Other work dealt with concepts less successfully. Naren Wilks’ ‘House’ laboriously emphasised that all the terrace houses in Bristol look the same, to a soundtrack of doorbells. ‘Scott’s Garden’ by Ben Bartin was a Super 8 film of a chap in Kent called Scott in his garden, and ‘Boundaries’ by Patrick Murphy, was a slide show of images ripped from google earth, with the google earth watermark still visible. All were aesthetic works that required little engagement, or inspired little discussion afterwards. Michael Day’s ‘Adjournment’ offered a pleasant insight into our construction of landscape and pictorial space, as a cityscape slowly faded in ghostly manner to reveal a landscape ‘beneath’.

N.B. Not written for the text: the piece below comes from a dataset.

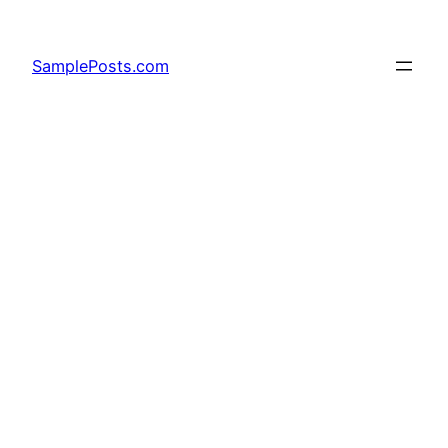
Skip
to
SamplePosts.com
content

While this selection of works was hit and miss in places, the evening was certainly worth the £4 entry fee for an opportunity to enjoy ‘Let me take you there’ by Paul Rooney, if nothing else. An audio guide to a field in Calderdale, the dense narrative framed a locked off shot of a snowy field outside Hebden Bridge through a history of music and wider culture. It revealed that this was the site of a photograph that later became the cover of ‘Atmosphere’ by Joy Division, amongst other things. The work lingered at the end of the second half, and was the one piece everyone had been waiting for, for some it was the main reason they went. Paul Rooney is rapidly becoming everyone’s favourite artist since he won the Northern Art Prize last year, and this evening just added to this warm feeling towards a man we all wish came from Leeds.

The evening, including an interval of tea and cake (I had a second piece), offered a delightful night out in what is an increasingly friendly and social atmosphere of PSL. It’s city centre location, visible from the train as you leave the city bound for Wakefield and London, offered a warm haven and an opportunity to see film and video you couldn’t have seen anywhere else, let alone in such good company. Soup and Cinema will be worth a visit again.